Pemberian nutrisi, gangguan imbang asam-basa/elektrolit yang


simtomatik (khususnya hiperkalemia) yang tidak membaik dengan
manajemen non-dialitik, hipertensi refrakter, dan uremia simtomatik
(gejala-gejala SSP, perikarditis, pleuritis).
d. Pilihan antara hemodialis dan peritoneal dialisis tergantung pada
kondisi klinik keseluruhan, ketersediaan teknik, etiologi gagal ginjal,
indikasi dan kontraindikasi spesifik.
e. Pada umumnya peritoneal dialisis lebih disukai pada anak-anak.

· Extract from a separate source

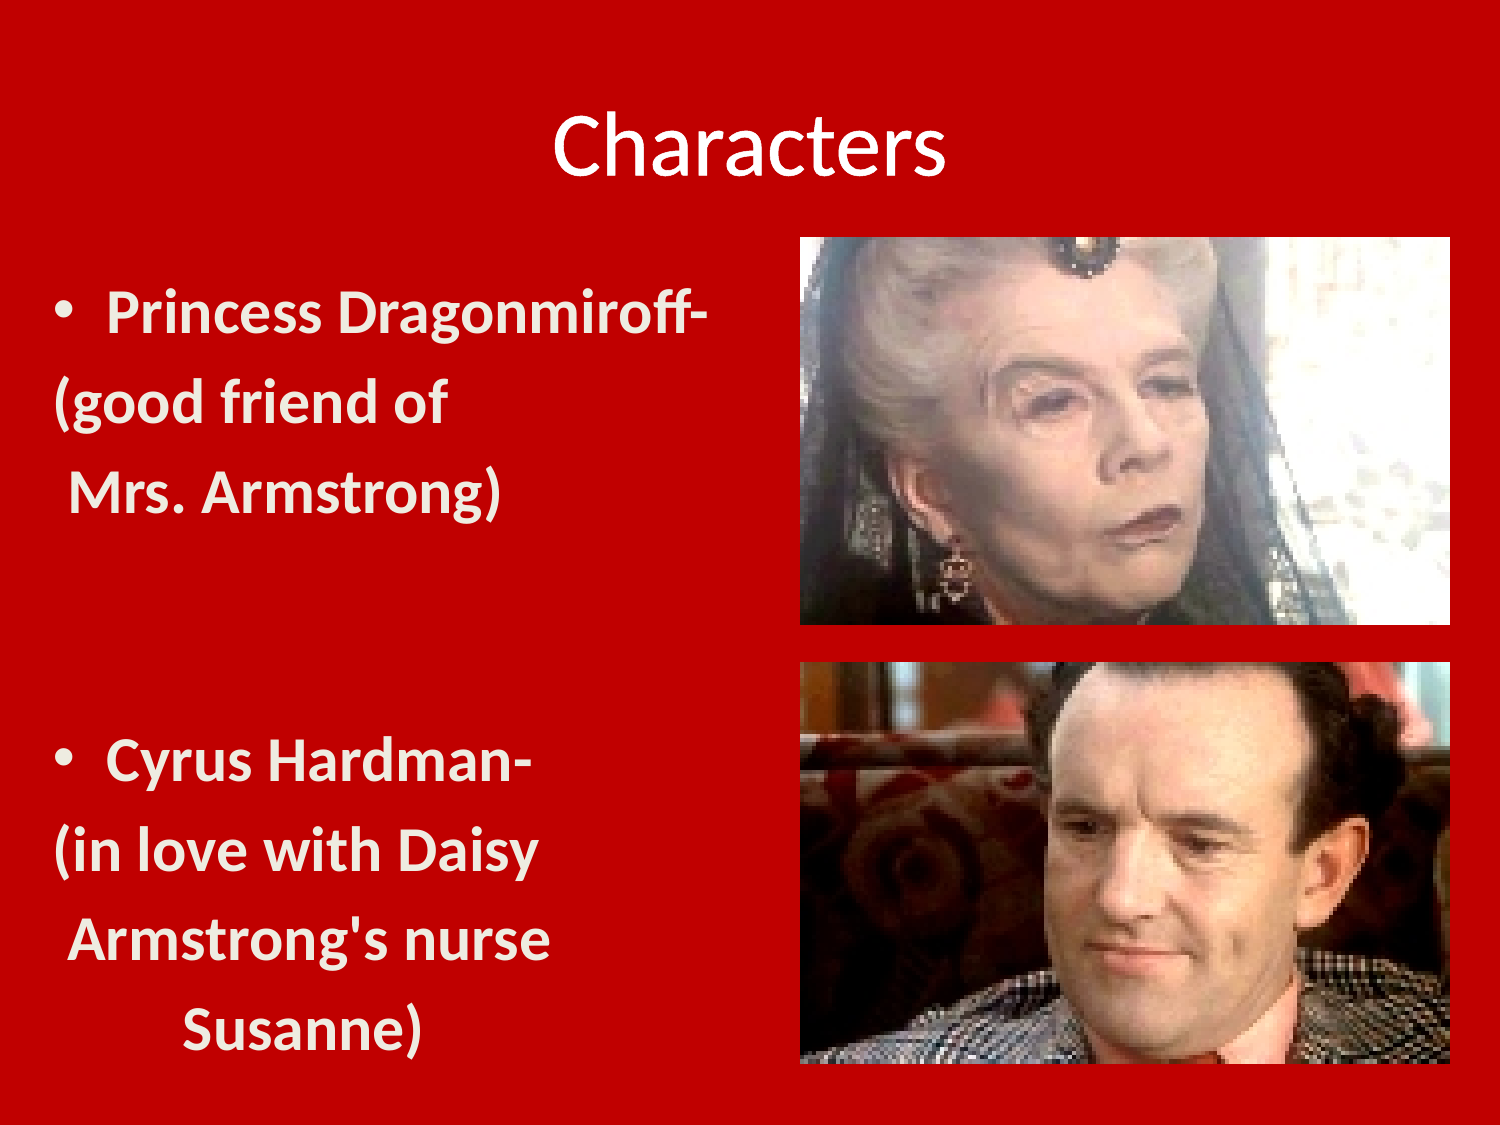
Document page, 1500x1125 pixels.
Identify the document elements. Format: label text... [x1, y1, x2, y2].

Kontraindikasi spesifik mencakup defek dinding perut, distensi usus,
perforasi atau adhesi, dan hubungan antara rongga dada dan
abdomen.
f. Hemodialisis membutuhkan akses vaskular, heparinisasi, dan volume
darah ekstrakorporal yang besar, dan petugas yang terampil, tetapi
keunggulannya adalah cepat mengkoreksi gangguan imbang cairan,
elektrolit dan asam basa.
g. Suatu kemajuan penting dalam penggunaan membran dialisis sintetis
untuk memulihkan fungsi ginjal. Dalam dekade terakhir, continuous
venovenous hemofiltration, atau continuous arteriovenous
hemofiltration, telah muncul sebagai terapi alterantif untuk anak-anak
yang membutuhkan eliminasi cairan pada kondisi kritis dan tidak
stabil. Keunggulan utama dari teknik ini terletak pada
kesanggupannya membuang cairan, sekalipun pada anak hipotensif di
mana hemodialisis mungkin dikontraindikasikan sementara
peritoneal dialisis tidak efisien. Pasien perlu ditemani (paling sedikit
12 jam sehari) oleh petugas yang terlatih dengan peralatan khusus.
14. Atrial natriuretic peptide (ANP) telah diperlihatkan memperbaiki fungsi
ginjal pada model hewan GGA iskemik, melalui dilatasi arteriol eferen.
Pada suatu uji klinik terbaru pada orang dewasa, ANP mengurangi
kebutuhan akan dialisis dan meningkatkan kelangsungan hidup. pasien
GGA oligurik
15. Kini tengah berlangsung uji klinik yang melibatkan faktor pertumbuhan,
seperti faktor pertumbuhan seperti-insulin, penghambat nitric oxide,
antagonis reseptor endotelin pada GGA manusia.